A conversation with some of the most active translators of Romanian literature into English
With some of the most active translators of Romanian literature in the English-speaking world as guests, our latest Feraru Conference morphed into a true round-table on the arts&crafts of translation, the prospects of Romanian translations in the US and the UK, the manifold obstacles that keep Romanian titles away from their American and British readers, and on clever approaches to getting more Romanian authors into American and British bookstores, brick-and-mortar as well as virtual. Join Alistair Ian Blyth, Sean Cotter, Andrew K. Davidson, Adrian G. Sahlean, and Adam J. Sorkin for a closer and more personal look at the uses and magic of translation.
Alistair Ian Blyth is one of the most active translators working from Romanian into English today. A native of Sunderland, England, Blyth has resided for many years in Bucharest. His many translations from Romanian include: Little Fingers by Filip Florian (Houghton Mifflin Harcourt, 2009), Our Circus Presents by Lucian Dan Teodorovici (Dalkey Archive Press, 2009), Coming from an Off-Key Time by Bogdan Suceavă (Northwestern University Press, 2011), and Life Begins on Friday by Ioana Pârvulescu (Istros Books, 2016).

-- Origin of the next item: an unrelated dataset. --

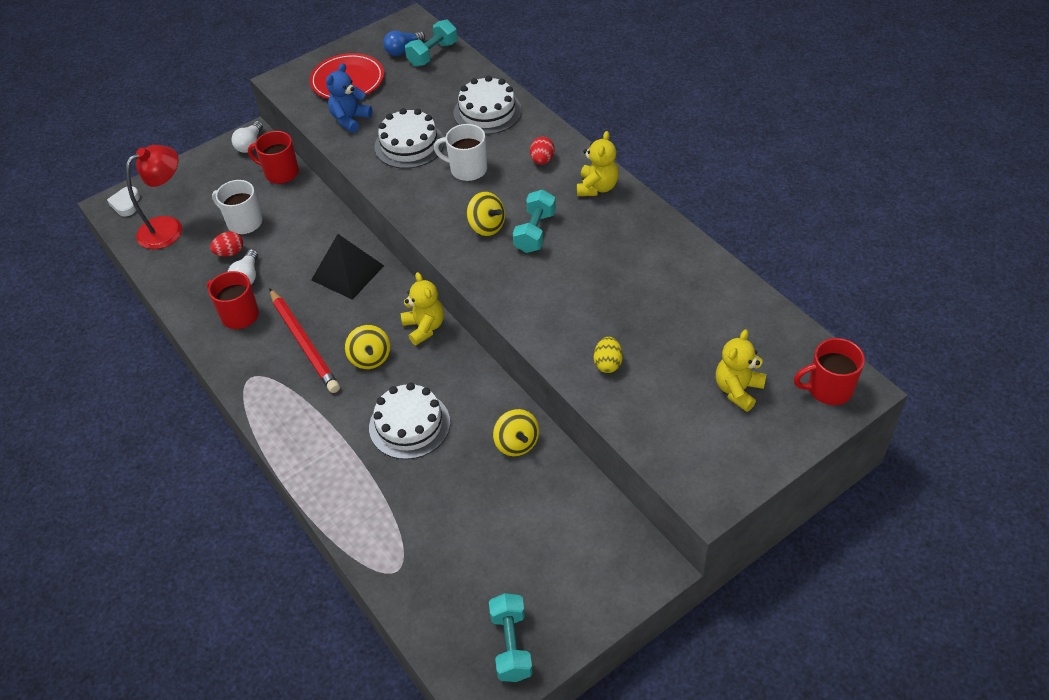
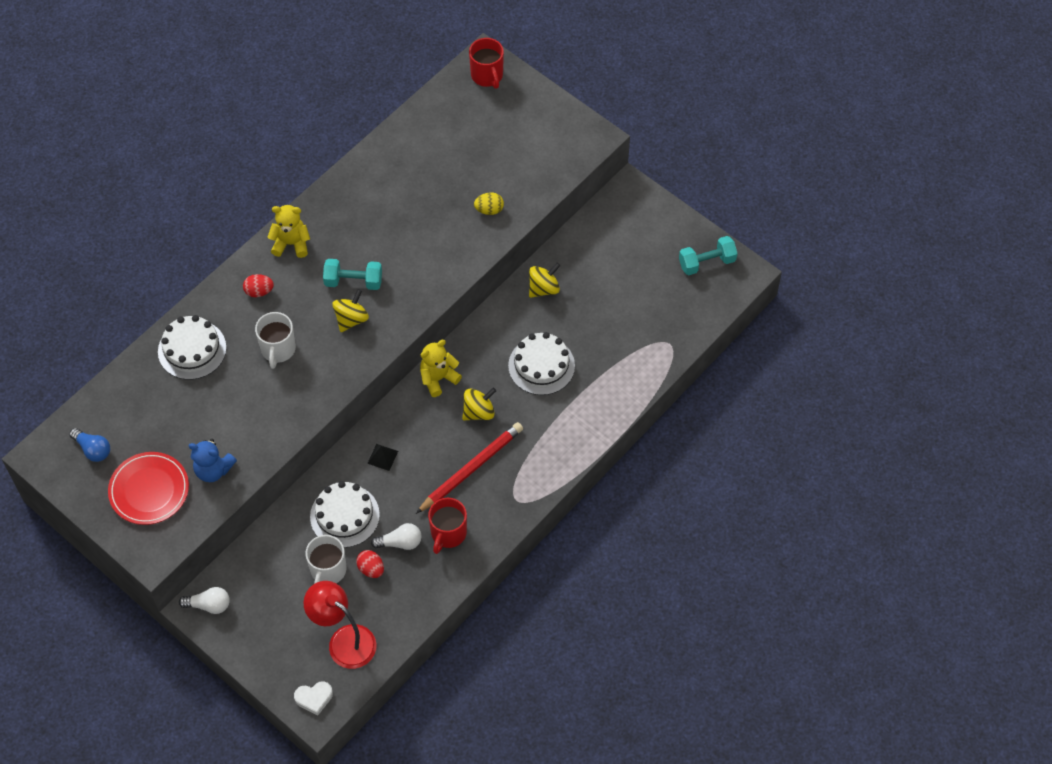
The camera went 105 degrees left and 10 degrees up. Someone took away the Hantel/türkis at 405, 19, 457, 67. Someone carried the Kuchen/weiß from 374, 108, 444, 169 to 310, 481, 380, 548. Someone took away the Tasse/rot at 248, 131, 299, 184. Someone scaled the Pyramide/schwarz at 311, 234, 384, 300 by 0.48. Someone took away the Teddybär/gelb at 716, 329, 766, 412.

Sean Cotter is an award-winning translator of Romanian literature and a scholar specializing in translation, comparison, and modernism. Winner of the Best Translated Book Award and a National Endowment for the Arts Translation Grant, his recent translations include: Mircea Cărtărescu's Blinding (Archipelago Books, 2013), T. O. Bobe's Curl (Wakefield, 2019), and Magda Cârneci's FEM (Deep Vellum, 2021). His study, Literary Translation and the Idea of a Minor Romania, won the Society for Romanian Studies Biennial Book Prize. He is Professor of Literature and Translation Studies at the University of Texas at Dallas.
Andrew K. Davidson is a poet, translator and publisher from Phoenix, Arizona, currently living and working in Bucharest. Having earned a master's degree in Comparative Literature and a certificate in Literary Translation Studies from Arizona State University, he went on to translate from a range of Romanian authors, including Mircea Cărtărescu, Nora Iuga, Claudiu Komartin, Gellu Naum, Matei Vişniec, Cristian Fulaș, Doina Ruști, and Lavinia Braniște. In 2015 and 2016 he featured as a guest of FILIT Iași and was one of the translators selected for the RCI Bucharest translation workshops.

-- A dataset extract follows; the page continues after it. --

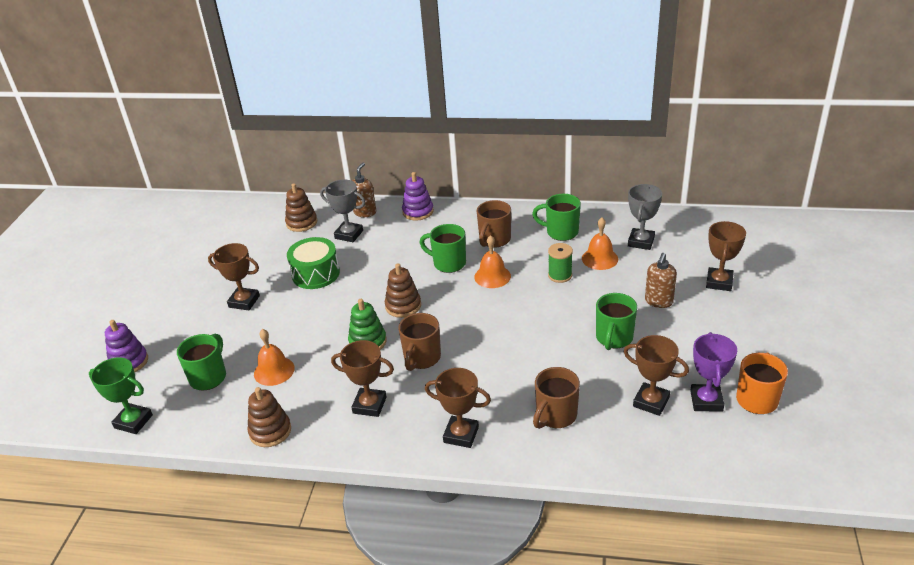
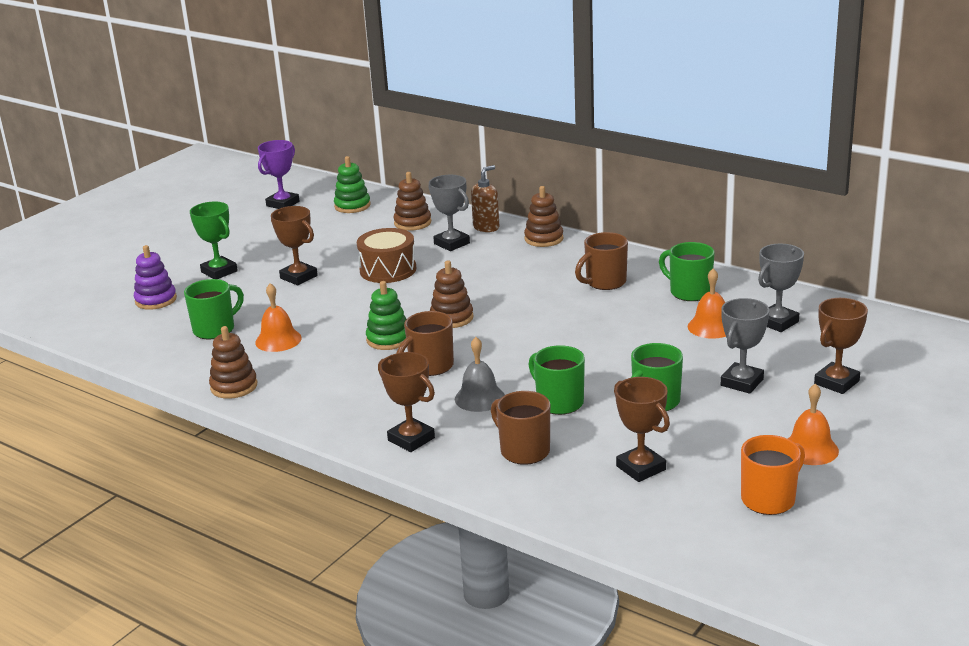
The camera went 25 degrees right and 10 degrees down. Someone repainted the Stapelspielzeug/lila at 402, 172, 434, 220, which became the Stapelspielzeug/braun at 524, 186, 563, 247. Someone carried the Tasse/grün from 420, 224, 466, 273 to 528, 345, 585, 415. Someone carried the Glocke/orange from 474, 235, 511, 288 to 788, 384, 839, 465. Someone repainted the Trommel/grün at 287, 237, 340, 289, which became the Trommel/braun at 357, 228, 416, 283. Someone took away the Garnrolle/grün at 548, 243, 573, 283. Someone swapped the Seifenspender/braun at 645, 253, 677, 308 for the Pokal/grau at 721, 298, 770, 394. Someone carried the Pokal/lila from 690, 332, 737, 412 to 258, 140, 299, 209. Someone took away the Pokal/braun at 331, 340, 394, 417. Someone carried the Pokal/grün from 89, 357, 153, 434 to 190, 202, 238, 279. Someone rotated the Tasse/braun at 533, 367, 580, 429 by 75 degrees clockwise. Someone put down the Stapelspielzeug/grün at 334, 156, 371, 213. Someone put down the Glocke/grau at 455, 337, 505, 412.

Boston-based Adrian George Sahlean is a translator of poetry, short stories, memoirs, plays, fairytales and children’s books and certified clinical psychoanalyst. A lifelong, and outstanding, effort to find meter-and-rhyme English equivalents to the exceptionally difficult poetic language of Romania’s iconic poet Mihai Eminescu (1850-1889) has earned him several international awards, including the UNESCO Gold Prize (2000), the LiterArt XXI Grand Prize (2002), and the National Center for Eminescu Studies Award for Translation (2016). In 2015, his volume of essays on literary translation Migălosul cronofag (The Painstaking Chronophage, Editura Mașina de Scris) won the Book-of-the-Year award from the Romanian Writers Union.
Adam J. Sorkin has sixty-five books of Romanian translation in print and accepted for publication next year. His most recent books, all from 2020, are as follows: Ioana Ieronim, Lavinia and Her Daughters, A Carpathian Elegy, translated with the poet (Červená Barva Press), Mircea Cărtărescu, A Spider’s History of Love, translated with seven collaborators (New Meridian Arts), and Aura Christi’s The God’s Orbit, translated with Petru Iamandi (Mica Press). Adam Sorkin is Distinguished Professor of English Emeritus at Penn State Brandywine.